Derivatives association strikes back, disputing GAO study's warning about industry dangers.

After taking a broadside last month from the General Accounting Office, the derivatives industry fired back last week.

The International Swaps and Derivatives Association released a 15-page position paper disputing recommendations made by the GAO in its two-year study of the market.

The GAO, in a report released May 18, warned that derivatives are not sufficiently regulated and pose risks to the financial system that could require federal intervention. The report also noted that derivatives have helped users better manage financial risks.

While agreeing with some of the GAO's findings the industry group said that the government's report overstated the risks from proliferating derivatives use. The group also rejected the GAO's call for new capital requirements, regulation of end users, and mark-to-market accounting.

"While the report provides a wealth of good information, unfortunately many of its conclusions are not supported by, or are at odds with, the data gathered by the authors," Frederick Medero, executive director of the ISDA, said in a letter accompanying the brief.

The position paper warns that if the GAO's recommendations are adopted, "they will reduce the availability and increase the cost of critically important risk management transactions."

In some cases, the two sides do not even agree on the basic facts. In the complex world of derivatives, there can be multiple methods of measuring risks and they may provide contradictory conclusions.

For example, the GAO report warned that derivatives holdings are highly concentrated among a few major dealers, primarily commercial and investment banks.

The report, citing previous research, said that eight U.S. banks account for 56% of the worldwide notional amount of all interest rate and currency swaps, that seven U.S. banks account for 90% of all U.S. banks' derivatives holdings, and that five U.S. securities firms account for 87% of all derivatives activity by domestic securities firms.

The report then goes on to warn that "concerned regulators and market participants said that the size and concentration of derivatives activity, combined with derivatives-related linkages, could cause any financial disruption to spread faster and be harder to contain."

The industry paper, however, asserts that concentration is not excessive.
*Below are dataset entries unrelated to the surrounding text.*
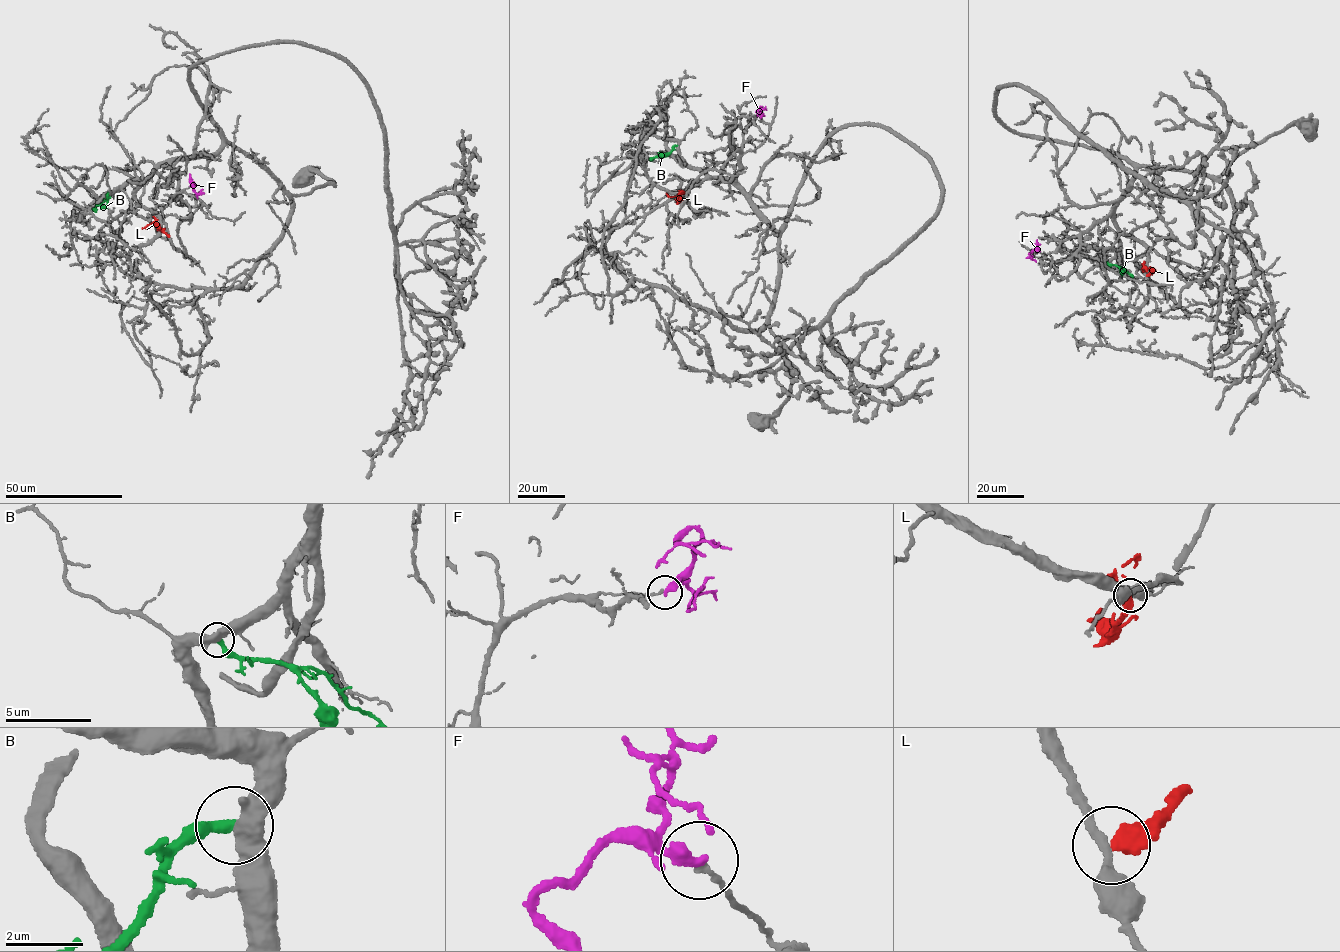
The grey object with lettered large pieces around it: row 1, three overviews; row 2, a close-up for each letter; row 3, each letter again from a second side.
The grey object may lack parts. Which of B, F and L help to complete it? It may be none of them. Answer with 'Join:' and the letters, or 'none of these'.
Join: none of these

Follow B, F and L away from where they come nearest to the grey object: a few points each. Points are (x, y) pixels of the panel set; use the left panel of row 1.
B: (108, 193), (106, 200), (95, 206), (95, 212)
F: (190, 186), (191, 184), (196, 193), (203, 192)
L: (169, 236), (153, 224), (143, 228)

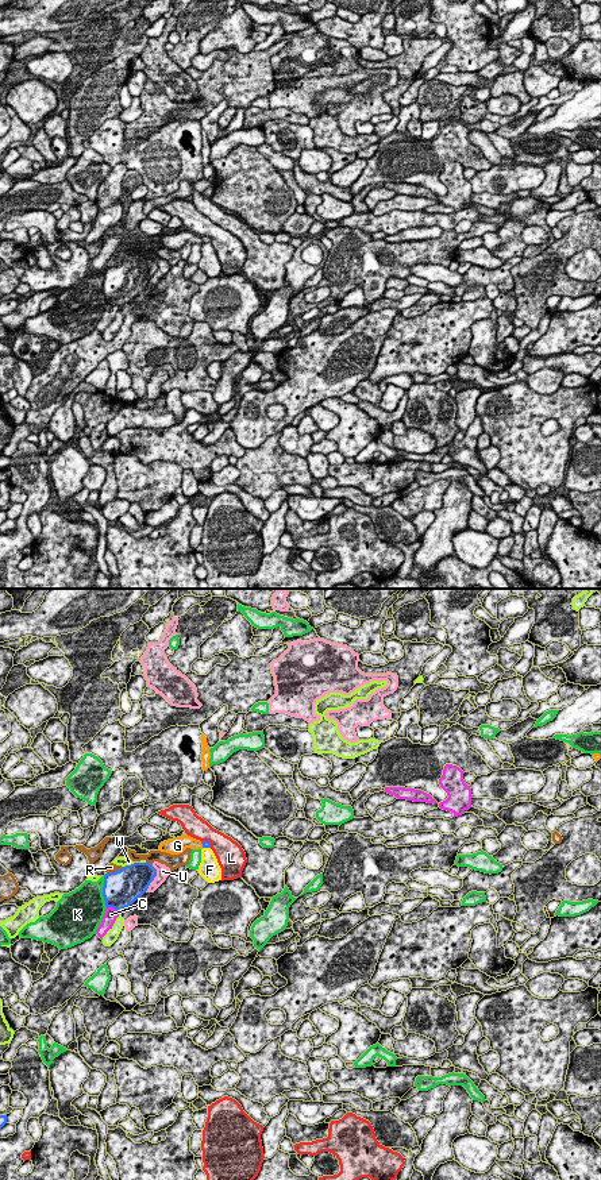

Instead of relying on notional amounts, the paper cites the GAO's own survey of U.S. derivatives dealers' "total net credit exposure" to each other.

Notional amount measures the principal amount that swaps are based on. A $100 million swap usually involves exchanges of payments of only a few million dollars. Notional amount also double-counts total volume, since both sides of a transaction report the full notional value.

Net credit exposure attempts to measure the losses a dealer would suffer if all of its counterparties defaulted at the same time.

U.S. dealers' net credit exposure to other U.S. dealers from over-the-counter derivatives, which includes all types of swaps, was 11% of the dealers' total net credit exposure, the ISDA paper reported. In other words, almost 90% of the credit exposure of derivatives held by U.S. derivatives dealers arises from transactions with non-dealers, from corporations to pension funds to municipalities.

This is in part because of netting arrangements among the dealers. Using a netting arrangement, two dealers agree to offset their various derivatives transactions. If the dealers have entered two identical swaps, each taking the opposite side, the net effect is to virtually eliminate any credit exposure between the two dealers.

After disagreeing about the evidence, the two sides go on to dispute the importance of concentration in the first place.

The ISDA paper concludes that "concentration among derivatives dealers is not nearly so great as to raise any serious questions about the ability of the interdealer market to absorb the problems arising from the failure or withdrawal from the market of a derivatives dealer."

The two sides split on the value of mark-to-market accounting which would require derivatives holders to value the products, along with all other financial instruments, on their balance sheets at the latest market value.

The GAO said that current accounting practices are "likely to result in inappropriate and inconsistent financial reporting of derivatives activities, especially reporting of hedging activities by end-users." The report recommended that the Financial Accounting Standards Board adopt market value accounting as an "ultimate objective."

The ISDA, while conceding that more disclosure about derivatives is needed, said that market value accounting would "introduce artificial volatility into the financial statements of commercial and industrial companies who use commodity or currency derivatives to hedge inventory ... or to hedge other exposures which do not arise from financial instruments."